Summary

The Action to Control Cardiovascular Risk in Diabetes [ACCORD] Lipid study [NCT00000620] does not support the use of combination fibrate and statin therapy compared with statin therapy alone to reduce cardiovascular risk in high-risk patients with type 2 diabetes mellitus. However, subgroup analyses suggest a treatment interaction that is associated with combination therapy and gender and a possible interaction between combination therapy and severe dyslipidemia.

  • lipid disorders
  • prevention & screening clinical trials
  • diabetes mellitus
  • prevention & screening

The Action to Control Cardiovascular Risk in Diabetes (ACCORD) Lipid study (NCT00000620) does not support the use of combination fibrate and statin therapy compared with statin therapy alone to reduce cardiovascular (CV) risk in high-risk patients with type 2 diabetes mellitus (DM). However, subgroup analyses suggest a treatment interaction that is associated with combination therapy and gender and a possible interaction between combination therapy and severe dyslipidemia.

Henry N. Ginsberg, MD, Columbia University, New York, NY, discussed findings from the ACCORD Lipid Study. The lipid substudy was a randomized, placebo-controlled, double-blind trial that included 5518 participants with stable type 2 DM for >3 months who were at high risk for cardiovascular disease (CVD) events (defined as clinical or subclinical disease or having ≥2 risk factors in addition to type 2 DM; Table 1). All patients were taking simvastatin 20 to 40 mg/day and were randomized to receive either fenofibrate 54 to 160 mg/day (based on estimated glomerular filtration rate) or placebo. The mean follow-up was 4.7 years.

Table 1.

Additional Inclusion Criteria for the ACCORD Lipid Study.
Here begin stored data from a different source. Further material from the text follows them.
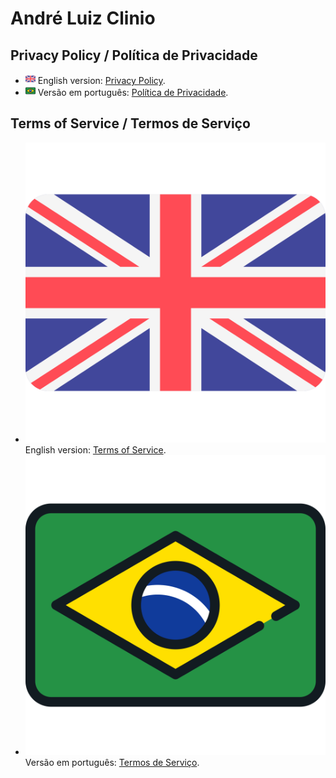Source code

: # André Luiz Clinio

## Privacy Policy / Política de Privacidade

* <img src="images/lang/en.svg" alt="en" height="16" /> English version: [Privacy Policy](privacy-policy/en.md).
* <img src="images/lang/pt.svg" alt="pt" height="16" /> Versão em português: [Política de Privacidade](privacy-policy/index.md).

## Terms of Service / Termos de Serviço

* ![en](images/lang/en.svg) English version: [Terms of Service](terms-of-service/en.md).
* ![pt](images/lang/pt.svg) Versão em português: [Termos de Serviço](terms-of-service/index.md).
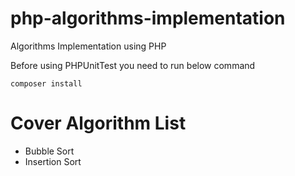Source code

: # php-algorithms-implementation
Algorithms Implementation using PHP

Before using PHPUnitTest you need to run below command 

    composer install


# Cover Algorithm List 

- Bubble Sort
- Insertion Sort

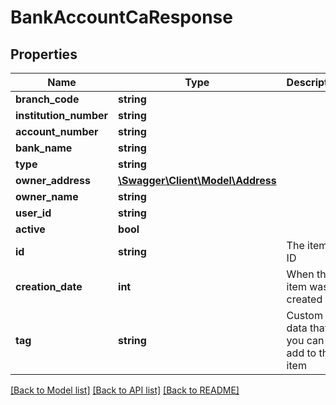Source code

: # BankAccountCaResponse

## Properties
Name | Type | Description | Notes
------------ | ------------- | ------------- | -------------
**branch_code** | **string** |  | [optional] 
**institution_number** | **string** |  | [optional] 
**account_number** | **string** |  | [optional] 
**bank_name** | **string** |  | [optional] 
**type** | **string** |  | [optional] 
**owner_address** | [**\Swagger\Client\Model\Address**](Address.md) |  | [optional] 
**owner_name** | **string** |  | [optional] 
**user_id** | **string** |  | [optional] 
**active** | **bool** |  | [optional] 
**id** | **string** | The item&#39;s ID | [optional] 
**creation_date** | **int** | When the item was created | [optional] 
**tag** | **string** | Custom data that you can add to this item | [optional] 

[[Back to Model list]](../README.md#documentation-for-models) [[Back to API list]](../README.md#documentation-for-api-endpoints) [[Back to README]](../README.md)


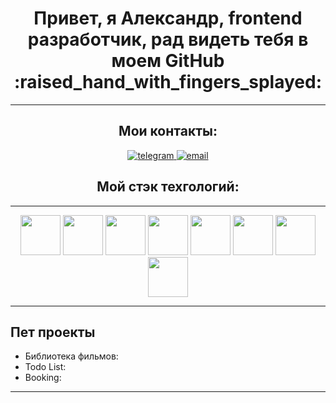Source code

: <div align="center">
      <h1>Привет, я Александр, frontend разработчик, рад видеть тебя в моем GitHub :raised_hand_with_fingers_splayed:</h1>
    
<hr>
<h2>Мои контакты: </h2>
 <a href="https://t.me/Bond_Alexandr">
      <img
        src="https://img.shields.io/badge/Telegram-blue?style=for-the-badge&logo=telegram&logoColor=white"
        alt="telegram"
      />
    </a>
 <a href="mailto:https://bondarenko.alex.work@gmail.com">
      <img
        src="https://img.shields.io/badge/gmail-red?style=for-the-badge&logo=gmail&logoColor=white"
        alt="email"
      />
    </a>
</div>
<div align='center'>
<h2>Мой стэк техгологий: </h2>
<hr>
<div>
<img width='64' heigth='64' src="https://cdn.jsdelivr.net/gh/devicons/devicon@latest/icons/html5/html5-original.svg" />
<img width='64' heigth='64' src="https://cdn.jsdelivr.net/gh/devicons/devicon@latest/icons/css3/css3-original.svg" />
<img width='64' heigth='64' src="https://cdn.jsdelivr.net/gh/devicons/devicon@latest/icons/javascript/javascript-original.svg" />          
<img width='64' heigth='64'  src="https://cdn.jsdelivr.net/gh/devicons/devicon@latest/icons/typescript/typescript-original.svg" />
<img width='64' heigth='64' src="https://cdn.jsdelivr.net/gh/devicons/devicon@latest/icons/react/react-original-wordmark.svg" />
  <img width='64' heigth='64' src="https://cdn.jsdelivr.net/gh/devicons/devicon@latest/icons/redux/redux-original.svg" />          
 <img width='64' heigth='64' src="https://cdn.jsdelivr.net/gh/devicons/devicon@latest/icons/vitejs/vitejs-original.svg" />
<img width='64' heigth='64' src="https://cdn.jsdelivr.net/gh/devicons/devicon@latest/icons/webpack/webpack-original.svg" />
  <imgwidth='64' heigth='64' src="https://cdn.jsdelivr.net/gh/devicons/devicon@latest/icons/sass/sass-original.svg" />
</div>
<hr>
</div>
<h2>Пет проекты</h2>
<ul>
<li>Библиотека фильмов: </li>
<li>Todo List: </li>
<li>Booking: </li>
</ul>
<hr>
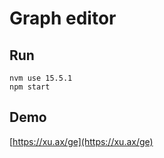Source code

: # Graph editor

## Run

    nvm use 15.5.1
    npm start

## Demo

[https://xu.ax/ge](https://xu.ax/ge)
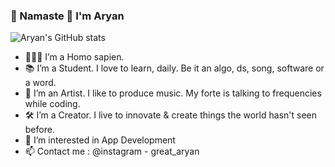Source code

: ### 👋 Namaste 🙏 I'm Aryan

![Aryan's GitHub stats](https://github-readme-stats.vercel.app/api?username=great-aryan&theme=dark&show_icons=true)

- 🙎🏽‍♂️ I’m a Homo sapien.
- 📚 I’m a Student. I love to learn, daily. Be it an algo, ds, song, software or a word.
- 🎨 I’m an Artist. I like to produce music. My forte is talking to frequencies while coding.
- 🛠  I’m a Creator. I live to innovate & create things the world hasn't seen before.
- 👀 I’m interested in App Development
- 📫 Contact me : @instagram - great_aryan


<!---
great-aryan/great-aryan is a ✨ special ✨ repository because its `README.md` (this file) appears on your GitHub profile.
You can click the Preview link to take a look at your changes.
--->
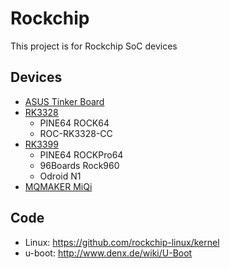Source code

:# Rockchip

This project is for Rockchip SoC devices

## Devices

* [ASUS Tinker Board](devices/TinkerBoard)
* [RK3328](devices/RK3328)
    * PINE64 ROCK64
    * ROC-RK3328-CC
* [RK3399](devices/RK3399)
    * PINE64 ROCKPro64
    * 96Boards Rock960
    * Odroid N1
* [MQMAKER MiQi](devices/MiQi)


## Code

* Linux: https://github.com/rockchip-linux/kernel
* u-boot: http://www.denx.de/wiki/U-Boot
The primary outcome was the first occurrence of a major CV event (defined as nonfatal myocardial infarction [MI], nonfatal stroke, or CV death). Secondary outcomes included the individual components of the primary outcome, an expanded macrovascular outcome (defined as a combination of the primary outcome plus revascularization or hospitalization for congestive heart failure), major coronary disease events (defined as a combination of a fatal coronary event, a nonfatal MI, or unstable angina), hospitalization or death due to heart failure, all stroke, and death from any cause.

There was no significant difference between fenofibrate and placebo for the primary outcome or the prespecified secondary outcomes. The most common adverse event was severe muscle aches/pains, which was similar in both groups regardless of creatine kinase level (40% for both groups). Elevations of creatine kinase were unusual and not different between the two treatment groups. Other serious adverse events were uncommon. Both groups demonstrated increased serum creatinine levels over the course of the study, but the incidence of elevated creatinine was 50% to 100% higher in the fenofibrate group. In contrast to the increases in creatinine in the fenofibrate group, the incidence of both micro- and macroproteinuria was lower in participants who were treated with fenofibrate.

There was evidence of an interaction between gender and fenofibrate + simvastatin combination therapy, suggesting a potential harm for women (9.1% event rate over five years for the fenofibrate group vs a 6.6% event rate over five years for the placebo group) and potential benefit for men (11.2% for fenofibrate vs 13.3% for placebo) with regard to the primary outcome of major CV events (p=0.01 for interaction). When patients with both low HDL levels (≤34 mg/dL) and high triglyceride levels (≥204 mg/dL) were compared with all other participants, a weak heterogeneity was observed, but this interaction did not reach statistical significance (p=0.057 for interaction). However, there was a suggestion of benefit in the subgroup with severe dyslipidemia (12.37% for fenofibrate vs 17.32% for placebo); there was no benefit of fenofibrate in all other participants (10.11% for fenofibrate vs 10.11% for placebo).

While the primary endpoint was not achieved in the ACCORD Lipid study, the interactions that were noted during the subgroup analyses merit further investigation. Whether or not there are gender-specific differences in benefit that are associated with fenofibrate combination therapy has not been established. Additionally, the nonsignificant interaction that was detected in those with significant dyslipidemia requires clarification.